Aliás, o editor português não apenas sublinha que as suas escolhas pessoais seriam diversas como qualquer escolha seria sempre diferente. E é precisamente essa a força de toda e qualquer antologia (e até o seu sentido etimológico, como já assinalámos bastas vezes em títulos anteriormente lidos neste espaço), mas que deve ser lida em confronto precisamente com o seu espaço circunstancial, assim como com outras antologias.

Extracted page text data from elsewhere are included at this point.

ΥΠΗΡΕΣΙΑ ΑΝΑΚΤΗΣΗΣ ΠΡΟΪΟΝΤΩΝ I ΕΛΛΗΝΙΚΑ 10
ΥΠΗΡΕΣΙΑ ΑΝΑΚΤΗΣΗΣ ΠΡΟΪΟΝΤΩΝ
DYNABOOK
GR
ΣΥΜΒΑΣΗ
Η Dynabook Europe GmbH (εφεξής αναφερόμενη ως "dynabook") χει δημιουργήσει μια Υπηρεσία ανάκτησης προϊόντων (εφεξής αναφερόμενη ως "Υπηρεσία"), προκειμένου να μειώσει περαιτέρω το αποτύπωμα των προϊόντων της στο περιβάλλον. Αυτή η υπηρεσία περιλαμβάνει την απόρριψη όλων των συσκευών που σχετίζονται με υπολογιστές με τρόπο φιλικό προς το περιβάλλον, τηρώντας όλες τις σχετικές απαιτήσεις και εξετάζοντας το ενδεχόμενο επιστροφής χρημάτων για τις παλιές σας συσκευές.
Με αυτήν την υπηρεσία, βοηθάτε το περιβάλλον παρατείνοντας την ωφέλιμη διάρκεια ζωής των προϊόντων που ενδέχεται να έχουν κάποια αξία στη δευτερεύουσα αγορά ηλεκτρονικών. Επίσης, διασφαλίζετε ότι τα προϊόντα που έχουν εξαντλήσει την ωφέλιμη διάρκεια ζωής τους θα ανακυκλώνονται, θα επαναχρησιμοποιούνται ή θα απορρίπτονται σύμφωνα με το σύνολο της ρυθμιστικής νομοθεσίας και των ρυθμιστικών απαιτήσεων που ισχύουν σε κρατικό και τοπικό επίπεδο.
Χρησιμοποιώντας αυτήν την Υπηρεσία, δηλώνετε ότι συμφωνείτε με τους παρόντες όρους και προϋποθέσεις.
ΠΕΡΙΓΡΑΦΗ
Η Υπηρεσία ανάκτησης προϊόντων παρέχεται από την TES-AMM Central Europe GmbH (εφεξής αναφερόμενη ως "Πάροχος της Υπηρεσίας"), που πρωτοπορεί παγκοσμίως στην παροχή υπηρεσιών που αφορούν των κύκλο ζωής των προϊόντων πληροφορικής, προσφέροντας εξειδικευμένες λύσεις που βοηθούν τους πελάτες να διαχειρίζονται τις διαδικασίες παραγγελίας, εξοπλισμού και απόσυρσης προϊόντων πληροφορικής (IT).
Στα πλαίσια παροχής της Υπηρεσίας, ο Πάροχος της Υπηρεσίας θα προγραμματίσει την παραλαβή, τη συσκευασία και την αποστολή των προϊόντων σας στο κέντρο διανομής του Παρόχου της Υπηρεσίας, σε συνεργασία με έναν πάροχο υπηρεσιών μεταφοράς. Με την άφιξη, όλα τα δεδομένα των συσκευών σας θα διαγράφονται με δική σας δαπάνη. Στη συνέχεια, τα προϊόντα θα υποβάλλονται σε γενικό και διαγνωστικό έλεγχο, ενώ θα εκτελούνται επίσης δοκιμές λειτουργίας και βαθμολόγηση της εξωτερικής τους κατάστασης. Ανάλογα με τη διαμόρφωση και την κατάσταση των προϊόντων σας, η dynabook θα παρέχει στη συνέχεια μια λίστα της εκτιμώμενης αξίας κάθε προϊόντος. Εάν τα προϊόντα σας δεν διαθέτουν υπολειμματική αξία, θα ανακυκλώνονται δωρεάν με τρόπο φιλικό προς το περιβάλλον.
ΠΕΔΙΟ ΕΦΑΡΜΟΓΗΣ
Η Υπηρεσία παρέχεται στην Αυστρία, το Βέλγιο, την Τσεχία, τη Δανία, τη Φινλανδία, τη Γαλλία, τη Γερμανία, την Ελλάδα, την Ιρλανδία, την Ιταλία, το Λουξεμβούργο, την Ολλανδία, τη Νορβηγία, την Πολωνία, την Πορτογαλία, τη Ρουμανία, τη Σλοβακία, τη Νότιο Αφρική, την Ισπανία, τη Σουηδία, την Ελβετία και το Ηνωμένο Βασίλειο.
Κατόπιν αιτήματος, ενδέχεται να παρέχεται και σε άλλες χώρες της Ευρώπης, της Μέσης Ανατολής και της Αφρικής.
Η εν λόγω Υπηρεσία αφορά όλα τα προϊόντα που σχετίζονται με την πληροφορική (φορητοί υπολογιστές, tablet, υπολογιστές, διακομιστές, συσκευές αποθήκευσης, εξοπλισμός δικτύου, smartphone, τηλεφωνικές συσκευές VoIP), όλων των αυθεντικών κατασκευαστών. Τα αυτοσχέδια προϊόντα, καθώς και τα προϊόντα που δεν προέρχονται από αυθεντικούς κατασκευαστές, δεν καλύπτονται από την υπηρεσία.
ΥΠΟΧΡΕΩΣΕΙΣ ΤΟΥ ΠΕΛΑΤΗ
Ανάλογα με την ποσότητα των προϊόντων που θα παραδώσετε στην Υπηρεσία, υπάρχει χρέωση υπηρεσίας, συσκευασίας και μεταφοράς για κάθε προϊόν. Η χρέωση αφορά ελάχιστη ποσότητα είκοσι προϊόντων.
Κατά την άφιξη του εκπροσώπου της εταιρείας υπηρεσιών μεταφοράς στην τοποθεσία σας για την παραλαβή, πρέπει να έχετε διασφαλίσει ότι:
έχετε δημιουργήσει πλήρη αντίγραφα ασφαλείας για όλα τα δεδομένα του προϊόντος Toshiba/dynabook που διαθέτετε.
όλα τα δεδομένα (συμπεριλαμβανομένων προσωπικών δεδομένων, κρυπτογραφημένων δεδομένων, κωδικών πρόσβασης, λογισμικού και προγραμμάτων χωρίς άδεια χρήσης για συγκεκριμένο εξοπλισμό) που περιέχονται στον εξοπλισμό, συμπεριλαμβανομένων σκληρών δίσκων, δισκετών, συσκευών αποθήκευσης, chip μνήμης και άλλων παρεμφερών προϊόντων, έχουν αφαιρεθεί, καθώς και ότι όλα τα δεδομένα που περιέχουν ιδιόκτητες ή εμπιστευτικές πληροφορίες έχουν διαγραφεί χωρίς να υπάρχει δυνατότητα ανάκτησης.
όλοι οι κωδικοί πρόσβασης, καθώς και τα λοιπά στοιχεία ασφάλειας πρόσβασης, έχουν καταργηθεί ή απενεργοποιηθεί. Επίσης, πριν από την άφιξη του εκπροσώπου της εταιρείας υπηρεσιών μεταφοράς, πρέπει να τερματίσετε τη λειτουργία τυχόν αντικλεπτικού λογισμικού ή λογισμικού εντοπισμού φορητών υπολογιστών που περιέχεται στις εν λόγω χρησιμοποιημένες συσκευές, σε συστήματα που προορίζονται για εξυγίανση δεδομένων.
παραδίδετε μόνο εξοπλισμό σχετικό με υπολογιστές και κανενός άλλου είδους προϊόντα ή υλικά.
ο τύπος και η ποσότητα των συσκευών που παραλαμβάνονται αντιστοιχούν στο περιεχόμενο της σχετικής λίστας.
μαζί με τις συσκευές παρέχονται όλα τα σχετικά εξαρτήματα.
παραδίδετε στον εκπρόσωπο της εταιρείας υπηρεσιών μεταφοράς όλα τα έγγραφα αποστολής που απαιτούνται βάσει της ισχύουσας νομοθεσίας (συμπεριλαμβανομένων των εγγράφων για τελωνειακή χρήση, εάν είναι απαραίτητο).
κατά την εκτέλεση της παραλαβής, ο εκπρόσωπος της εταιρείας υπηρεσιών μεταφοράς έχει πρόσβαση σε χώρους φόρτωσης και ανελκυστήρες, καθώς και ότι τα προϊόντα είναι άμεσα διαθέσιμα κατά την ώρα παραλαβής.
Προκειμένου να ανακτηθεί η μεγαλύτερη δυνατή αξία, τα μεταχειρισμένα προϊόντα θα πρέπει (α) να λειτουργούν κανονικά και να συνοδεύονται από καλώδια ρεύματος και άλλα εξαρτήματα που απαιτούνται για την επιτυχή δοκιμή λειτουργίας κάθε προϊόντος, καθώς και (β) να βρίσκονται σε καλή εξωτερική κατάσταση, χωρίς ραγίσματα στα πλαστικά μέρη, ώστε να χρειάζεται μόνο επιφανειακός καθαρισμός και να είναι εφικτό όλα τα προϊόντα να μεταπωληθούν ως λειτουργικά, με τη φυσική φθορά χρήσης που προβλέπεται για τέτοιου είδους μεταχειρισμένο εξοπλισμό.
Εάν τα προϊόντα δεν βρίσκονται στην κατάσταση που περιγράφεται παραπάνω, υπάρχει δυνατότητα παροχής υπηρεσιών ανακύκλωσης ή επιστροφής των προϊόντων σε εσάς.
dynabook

Ora tendo em conta o longo historial e as variadíssimas experiências da Chili Com Carne com antologias, nacionais e internacionais, temáticas ou livres, subsumidas a um programa específico ou não, etc., e quer através da visão do seu editor principal quer através de decisões mais colegiais (recordemos a Mutate & Survive, a Zona de Desconforto, a Mesinha de Cabeceira no. 23, e apenas para citar três dos mais importantes gestos antológicos na banda desenhada portuguesa contemporânea), é relativamente clara a opção em deixar as escolhas a uma outra pessoa assim como ao alargadíssimo leque de opções possíveis que se poderia perseguir.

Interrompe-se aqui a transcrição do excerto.